Tarihteki en büyük komutanlardan biri sayılan Büyük İskender'in bir siyasi cinayete mi yoksa “Batı Nil Virüsü”ne mi kurban gittiği, bugün hala araştırma konusu. İşin başında, Scotland Yard'dan emekli dedektif John Greeve var!.
Makedonya Kralı “Büyük İskender”in tıpkı unvanı gibi, büyük bir düşü vardı: Tüm dünyanın hâkimiyetini ele geçirmek. Ancak bu amacına ulaşamadan, henüz 33 yaşındayken öldü.

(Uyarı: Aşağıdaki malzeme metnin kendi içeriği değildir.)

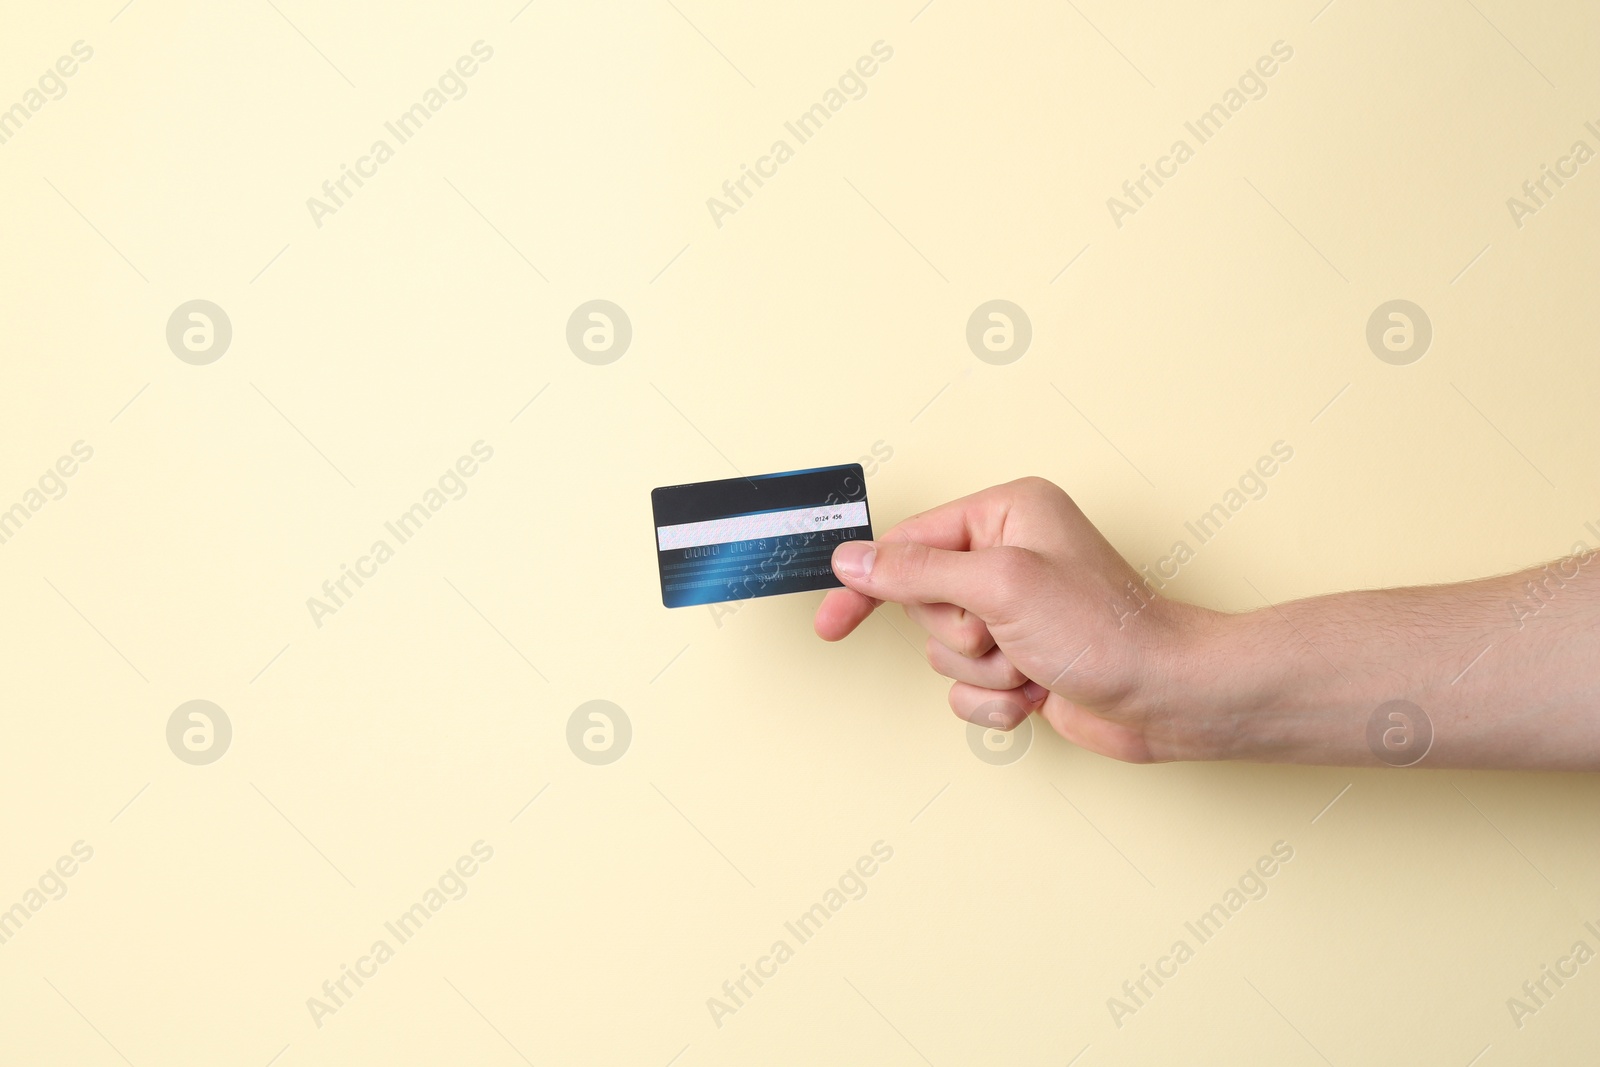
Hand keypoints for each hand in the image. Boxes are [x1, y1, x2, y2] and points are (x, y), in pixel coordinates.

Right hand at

Bu büyük komutanın ölüm nedeninin büründüğü sır perdesi, bugün bile kaldırılabilmiş değil. İskender'in ölümünü aydınlatmak için yapılan araştırmalar, ortaya atılan kuramlar, henüz kesin bir sonuç verebilmiş değil.
Bununla beraber, bilim adamlarından eski polis müfettişlerine, pek çok uzman, aradan geçen 2300 yıla rağmen, bu konudaki çalışmalarını durmaksızın sürdürüyor. Büyük İskender'in ölüm nedeniyle ilgili olarak ortaya atılan ilk tezler, onun sıtmadan öldüğü noktasında birleşiyorlardı. Sıtma ya da diğer adıyla “Malarya”, sivrisineklerin insanlara bulaştırdığı bir hastalık.

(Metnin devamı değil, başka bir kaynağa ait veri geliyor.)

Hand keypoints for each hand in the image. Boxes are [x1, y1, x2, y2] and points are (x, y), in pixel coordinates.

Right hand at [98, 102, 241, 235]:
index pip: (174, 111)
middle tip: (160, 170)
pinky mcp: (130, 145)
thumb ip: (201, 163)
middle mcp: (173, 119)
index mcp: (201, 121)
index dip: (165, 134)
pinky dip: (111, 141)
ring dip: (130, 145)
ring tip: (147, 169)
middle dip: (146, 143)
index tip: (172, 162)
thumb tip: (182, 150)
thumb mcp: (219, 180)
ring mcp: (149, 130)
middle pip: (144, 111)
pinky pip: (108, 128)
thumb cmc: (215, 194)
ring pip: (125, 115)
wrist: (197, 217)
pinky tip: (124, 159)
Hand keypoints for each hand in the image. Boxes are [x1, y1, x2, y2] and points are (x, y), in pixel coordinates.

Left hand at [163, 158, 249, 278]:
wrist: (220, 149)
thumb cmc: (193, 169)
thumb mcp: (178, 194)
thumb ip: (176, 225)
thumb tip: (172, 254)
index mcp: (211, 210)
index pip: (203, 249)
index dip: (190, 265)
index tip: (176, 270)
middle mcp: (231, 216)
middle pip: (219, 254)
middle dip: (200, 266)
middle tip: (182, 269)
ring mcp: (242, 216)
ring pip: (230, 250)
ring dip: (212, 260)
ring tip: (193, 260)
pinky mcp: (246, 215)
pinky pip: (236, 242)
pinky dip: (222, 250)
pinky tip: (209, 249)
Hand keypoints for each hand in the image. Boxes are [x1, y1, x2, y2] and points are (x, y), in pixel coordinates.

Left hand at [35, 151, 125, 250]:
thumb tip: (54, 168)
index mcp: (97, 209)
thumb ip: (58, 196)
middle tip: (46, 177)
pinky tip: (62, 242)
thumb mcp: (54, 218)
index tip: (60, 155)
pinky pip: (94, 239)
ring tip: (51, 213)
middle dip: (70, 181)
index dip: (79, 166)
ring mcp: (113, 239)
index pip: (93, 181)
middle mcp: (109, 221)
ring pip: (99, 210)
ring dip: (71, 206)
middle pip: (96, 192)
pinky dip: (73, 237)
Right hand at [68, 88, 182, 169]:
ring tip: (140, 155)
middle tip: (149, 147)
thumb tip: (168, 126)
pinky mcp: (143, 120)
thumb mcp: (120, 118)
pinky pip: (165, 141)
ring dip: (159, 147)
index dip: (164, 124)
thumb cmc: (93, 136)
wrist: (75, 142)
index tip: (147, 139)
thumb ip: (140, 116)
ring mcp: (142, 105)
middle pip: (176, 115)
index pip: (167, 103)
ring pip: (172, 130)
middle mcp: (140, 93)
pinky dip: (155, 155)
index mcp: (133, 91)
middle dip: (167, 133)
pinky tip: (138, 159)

Acaba Büyük İskender'i de öldüren illet, gerçekten sıtma mıydı? Önce o günlere geri dönüp İskender'in ölümünün kaydını düşen tarihçilerin yazdıklarına bir göz atalım. Büyük İskender M. Ö. 323 yılında, iki hafta süren ateşli bir hastalığın ardından, Eski Mezopotamya'nın Babil kentinde öldü. Ölümü hakkında yapılan tahminler, özellikle üç olasılık üzerinde duruyordu: Zehirlenme, enfeksiyon (iltihap) ya da doğrudan cinayet.
Çok az sayıda zehir ateşe yol açar. Bu tip zehirlerin çok azı İskender döneminde biliniyordu: Vücudun sıcaklık dengesini bozan salisilatlı bitkiler, terlemeye yol açan alkaloitler ve ateş hissi veren mikotoksinler. Ancak, ne salisilatlı bitkiler, ne mikotoksinler, ne de arsenik - Plutarkhos, hocası Aristoteles'in İskender'i zehirlemek için arsenik ele geçirdiğini yazar -İskender'in ölümünün gerçek nedeni olamaz. Çünkü bunların hiçbiri, tarihi kayıtlara geçen yüksek ve uzun süreli ateşe yol açmaz.